There were some interesting findings. Here are some highlights:
Only 31% think the Legislature is actually careful with the spending of our tax dollars
37% believe the Legislature is responsive to the needs of Texans, and 46% believe the Legislature mostly ignores the needs of Texans
Immigration and border security once again leads the list of issues most concerning to Texans, with 30% citing that as the most important, including 60% of those identifying as Republican.
72% feel that the laws regarding possession of marijuana should be lessened and a slight majority feel there should be some sort of legalization of the product.
With the gaming debate once again receiving a lot of attention, the respondents were asked a very general question about gaming laws, and nothing specific such as proposals relative to casino gaming or sports betting. 35% said that in general, gaming laws should be less strict, while 20% said they should be more strict.
Below are the favorable vs unfavorable ratings for our statewide officials:
- Greg Abbott’s job approval: 49/41 (24/34 strongly)
- Gov. Dan Patrick’s job approval: 43/36 (19/31 strongly)
- Gen. Ken Paxton’s job approval: 41/37 (19/31 strongly)
- U.S. Sen. Ted Cruz’s job approval: 44/44 (25/36 strongly)
- U.S. Sen. John Cornyn’s job approval: 35/40 (13/25 strongly)
- Biden favorability: 40/49 (17/43 very)
- Trump favorability: 42/48 (20/39 very)
Full results of the poll can be found here: https://texaspolitics.utexas.edu/blog/between-election-and-looming-session-december-uttexas-politics-project-poll-finds-texans
In the only hotly contested Senate race from November, a recount did not change the results. Democrat Morgan LaMantia of McAllen defeated Republican Adam Hinojosa on election day by a margin of 659 votes out of over 175,000 total votes cast. Hinojosa requested the recount in the counties of Cameron, Willacy, and Hidalgo, claiming a recount was necessary due to the large number of mail in ballots in those counties. The recount did turn up some new ballots in Cameron and Willacy Counites, but the majority of those were cast in favor of LaMantia. Last Friday, Hinojosa finally conceded the race. The south Texas Senate seat was open this year due to the retirement of longtime Democratic Senator Eddie Lucio of Brownsville.

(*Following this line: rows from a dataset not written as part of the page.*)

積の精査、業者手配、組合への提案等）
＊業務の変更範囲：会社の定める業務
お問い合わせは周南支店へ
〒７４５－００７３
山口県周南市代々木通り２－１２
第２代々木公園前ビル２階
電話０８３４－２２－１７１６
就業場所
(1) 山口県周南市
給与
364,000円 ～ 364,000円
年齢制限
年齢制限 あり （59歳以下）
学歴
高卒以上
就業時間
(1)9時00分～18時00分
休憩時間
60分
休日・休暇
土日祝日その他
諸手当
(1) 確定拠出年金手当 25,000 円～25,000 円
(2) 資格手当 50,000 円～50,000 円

Texas House Speaker candidate Tony Tinderholt, a Republican from Arlington, is making headlines not just for his candidacy to challenge incumbent Speaker Dade Phelan, but also for his recent staff hire. Tinderholt – who received 6 votes compared to the 78 received by Speaker Phlean in last month’s Republican Caucus vote for Speaker – has hired a a young man who has a history of posting strong anti-trans and anti-LGBTQ remarks on social media. One post from June of this year called for the execution of parents who take their kids to “drag” shows. Tinderholt’s legislative history shows a strong focus on social related issues such as those related to anti-abortion and anti-trans measures. Even with very little support within the Republican Caucus, Tinderholt says he will take his longshot bid for Speaker to the House floor when the session convenes.
The pace of bill filing continues to be slow during the holiday season. It will certainly increase after the first of the year when lawmakers return to Austin.
The session begins on Tuesday, January 10th and lasts for 140 days.
I would like to wish everyone a very Merry Christmas and happy holiday season. Please be safe and stay warm!!